Daniels continues, “Still, assigning greater weight to high school grade-point averages has its merits. In many cases, the GPA proves to be a reliable indicator of discipline, persistence and resilience — characteristics necessary to succeed at the college level (to say nothing of adult life). In the current vernacular, these traits are often collectively called “grit.” Enrollment experts agree on its significance. The problem is in knowing when a high GPA reflects it and when it doesn’t.”

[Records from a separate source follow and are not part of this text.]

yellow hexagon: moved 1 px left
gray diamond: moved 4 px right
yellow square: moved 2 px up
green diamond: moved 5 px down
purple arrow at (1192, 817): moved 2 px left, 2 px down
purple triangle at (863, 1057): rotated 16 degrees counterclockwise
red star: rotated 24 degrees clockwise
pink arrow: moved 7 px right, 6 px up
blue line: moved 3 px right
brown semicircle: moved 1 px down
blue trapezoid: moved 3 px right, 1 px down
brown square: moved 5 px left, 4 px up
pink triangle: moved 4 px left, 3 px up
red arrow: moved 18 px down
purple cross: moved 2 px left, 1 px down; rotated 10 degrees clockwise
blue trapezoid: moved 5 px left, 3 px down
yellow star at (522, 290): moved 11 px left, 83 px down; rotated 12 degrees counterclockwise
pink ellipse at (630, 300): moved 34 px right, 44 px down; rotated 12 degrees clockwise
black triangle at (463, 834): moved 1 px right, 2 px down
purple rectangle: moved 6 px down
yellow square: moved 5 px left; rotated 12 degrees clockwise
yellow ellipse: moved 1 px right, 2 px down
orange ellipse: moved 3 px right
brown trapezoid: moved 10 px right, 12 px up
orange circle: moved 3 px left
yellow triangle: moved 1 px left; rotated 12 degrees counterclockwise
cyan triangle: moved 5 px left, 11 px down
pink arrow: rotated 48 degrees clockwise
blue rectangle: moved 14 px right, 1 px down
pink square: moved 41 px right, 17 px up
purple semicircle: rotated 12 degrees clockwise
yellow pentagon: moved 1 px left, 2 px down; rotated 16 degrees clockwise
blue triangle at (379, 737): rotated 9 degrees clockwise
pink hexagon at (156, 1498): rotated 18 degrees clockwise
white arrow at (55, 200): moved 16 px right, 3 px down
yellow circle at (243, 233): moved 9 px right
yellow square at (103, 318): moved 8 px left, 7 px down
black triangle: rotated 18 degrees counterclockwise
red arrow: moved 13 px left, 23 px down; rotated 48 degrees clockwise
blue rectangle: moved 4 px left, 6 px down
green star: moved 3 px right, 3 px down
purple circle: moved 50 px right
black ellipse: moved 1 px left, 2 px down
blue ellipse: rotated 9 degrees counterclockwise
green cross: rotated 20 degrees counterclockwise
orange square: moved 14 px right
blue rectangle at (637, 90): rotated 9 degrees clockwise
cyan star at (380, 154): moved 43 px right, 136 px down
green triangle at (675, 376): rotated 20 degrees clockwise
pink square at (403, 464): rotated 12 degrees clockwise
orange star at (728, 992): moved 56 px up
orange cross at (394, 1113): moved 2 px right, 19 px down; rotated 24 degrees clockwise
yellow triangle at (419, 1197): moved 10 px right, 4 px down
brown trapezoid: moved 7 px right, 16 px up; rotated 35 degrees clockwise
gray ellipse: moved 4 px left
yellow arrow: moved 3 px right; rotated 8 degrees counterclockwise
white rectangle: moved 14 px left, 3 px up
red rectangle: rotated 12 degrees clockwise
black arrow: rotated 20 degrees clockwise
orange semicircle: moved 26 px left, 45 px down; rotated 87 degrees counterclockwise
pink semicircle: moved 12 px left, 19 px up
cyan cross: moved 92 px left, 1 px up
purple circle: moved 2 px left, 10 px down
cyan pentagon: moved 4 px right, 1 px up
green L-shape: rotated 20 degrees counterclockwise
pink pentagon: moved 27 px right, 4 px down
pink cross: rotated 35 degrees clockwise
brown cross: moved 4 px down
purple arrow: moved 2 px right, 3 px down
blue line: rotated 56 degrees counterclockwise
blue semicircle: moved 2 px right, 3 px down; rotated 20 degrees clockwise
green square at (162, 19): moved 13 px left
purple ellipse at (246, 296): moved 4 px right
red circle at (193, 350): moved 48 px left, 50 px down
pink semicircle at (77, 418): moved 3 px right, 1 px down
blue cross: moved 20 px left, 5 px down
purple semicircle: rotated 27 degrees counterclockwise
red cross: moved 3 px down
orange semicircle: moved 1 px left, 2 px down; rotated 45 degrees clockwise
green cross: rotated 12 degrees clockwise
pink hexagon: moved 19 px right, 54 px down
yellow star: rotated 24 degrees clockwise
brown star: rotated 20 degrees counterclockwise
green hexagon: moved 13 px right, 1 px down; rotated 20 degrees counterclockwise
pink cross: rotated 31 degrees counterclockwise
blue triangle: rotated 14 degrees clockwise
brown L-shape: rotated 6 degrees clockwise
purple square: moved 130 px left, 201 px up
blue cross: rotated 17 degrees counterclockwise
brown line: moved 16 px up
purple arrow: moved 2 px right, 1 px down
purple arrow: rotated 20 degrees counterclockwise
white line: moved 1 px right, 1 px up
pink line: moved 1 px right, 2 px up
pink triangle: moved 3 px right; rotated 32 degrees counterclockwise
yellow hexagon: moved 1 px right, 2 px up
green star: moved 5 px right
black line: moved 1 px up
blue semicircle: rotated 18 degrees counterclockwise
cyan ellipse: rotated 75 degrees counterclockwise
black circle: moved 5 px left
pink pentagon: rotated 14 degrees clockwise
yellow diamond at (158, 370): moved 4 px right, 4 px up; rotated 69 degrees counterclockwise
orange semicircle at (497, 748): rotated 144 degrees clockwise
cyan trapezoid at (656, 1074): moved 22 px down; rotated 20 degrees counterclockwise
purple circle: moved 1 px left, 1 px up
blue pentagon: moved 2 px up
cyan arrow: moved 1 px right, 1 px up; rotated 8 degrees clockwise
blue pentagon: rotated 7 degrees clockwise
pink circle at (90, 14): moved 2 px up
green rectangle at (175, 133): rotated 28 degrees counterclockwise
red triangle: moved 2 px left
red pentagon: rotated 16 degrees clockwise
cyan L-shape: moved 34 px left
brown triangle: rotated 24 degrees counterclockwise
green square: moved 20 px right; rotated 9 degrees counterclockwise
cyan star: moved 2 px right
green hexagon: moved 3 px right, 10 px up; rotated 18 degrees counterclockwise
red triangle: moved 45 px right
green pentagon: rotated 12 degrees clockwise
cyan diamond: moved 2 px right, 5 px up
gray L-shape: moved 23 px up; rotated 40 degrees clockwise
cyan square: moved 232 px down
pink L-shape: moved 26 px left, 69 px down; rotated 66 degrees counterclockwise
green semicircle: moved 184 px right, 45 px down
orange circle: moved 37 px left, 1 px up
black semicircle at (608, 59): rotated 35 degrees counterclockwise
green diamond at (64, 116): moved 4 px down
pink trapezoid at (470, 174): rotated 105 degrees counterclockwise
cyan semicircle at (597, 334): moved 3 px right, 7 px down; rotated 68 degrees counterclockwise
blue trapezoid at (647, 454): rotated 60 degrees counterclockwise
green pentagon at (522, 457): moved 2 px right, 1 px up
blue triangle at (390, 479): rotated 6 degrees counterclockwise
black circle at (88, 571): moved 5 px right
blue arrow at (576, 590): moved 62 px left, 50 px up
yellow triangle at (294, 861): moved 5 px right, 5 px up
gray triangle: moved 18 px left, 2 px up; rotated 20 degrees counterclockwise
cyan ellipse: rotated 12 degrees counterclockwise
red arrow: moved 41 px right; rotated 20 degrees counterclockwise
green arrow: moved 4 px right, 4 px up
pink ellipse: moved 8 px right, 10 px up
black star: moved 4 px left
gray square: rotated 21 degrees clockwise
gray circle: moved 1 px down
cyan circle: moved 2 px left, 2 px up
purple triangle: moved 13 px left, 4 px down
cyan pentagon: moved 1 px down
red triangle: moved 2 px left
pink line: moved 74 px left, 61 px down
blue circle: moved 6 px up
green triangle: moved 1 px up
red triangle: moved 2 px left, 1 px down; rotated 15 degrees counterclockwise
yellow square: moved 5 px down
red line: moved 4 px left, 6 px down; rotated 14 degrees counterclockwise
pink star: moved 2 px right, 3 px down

Governor Daniels is absolutely right that a student’s GPA alone isn’t a particularly good predictor of that student’s college success. Not all high schools are created equal. Not all high school coursework is either. That’s why our nation’s most highly selective colleges factor in test scores, grades, rigor of coursework, letters of recommendation, essays, an interview, and much more. And we know Governor Daniels knows all that, but he’s oversimplifying the admissions process by intimating that it’s GPA + SAT/ACT or bust. Schools like Middlebury or UChicago will find great success admitting students who achieve highly in college in spite of the fact that they don’t mandate students submit an SAT or ACT score. And that’s because they require students submit so much more than GPA alone.